Work instruction: Check each line of the entries. Copy the ones that contain the string "Estadual".

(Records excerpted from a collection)
╭──
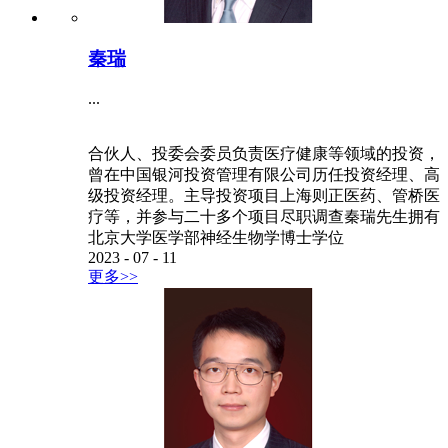
秦瑞
...
合伙人、投委会委员负责医疗健康等领域的投资，
曾在中国银河投资管理有限公司历任投资经理、高
级投资经理。主导投资项目上海则正医药、管桥医
疗等，并参与二十多个项目尽职调查秦瑞先生拥有
北京大学医学部神经生物学博士学位
2023
-
07
-
11
更多>>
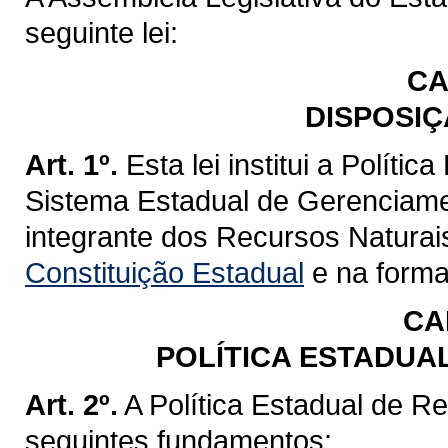
seguinte lei:
CA
DISPOSIÇ
Art. 1º.
Esta lei institui a Políti
Sistema Estadual de Gerenciame
integrante dos Recursos Naturai
Constituição Estadual
e na forma 
CA
POLÍTICA ESTADUA
Art. 2º.
A Política Estadual de R
seguintes fundamentos:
╰──
Written reply:
Sistema Estadual de Gerenciame
Constituição Estadual
A Política Estadual de R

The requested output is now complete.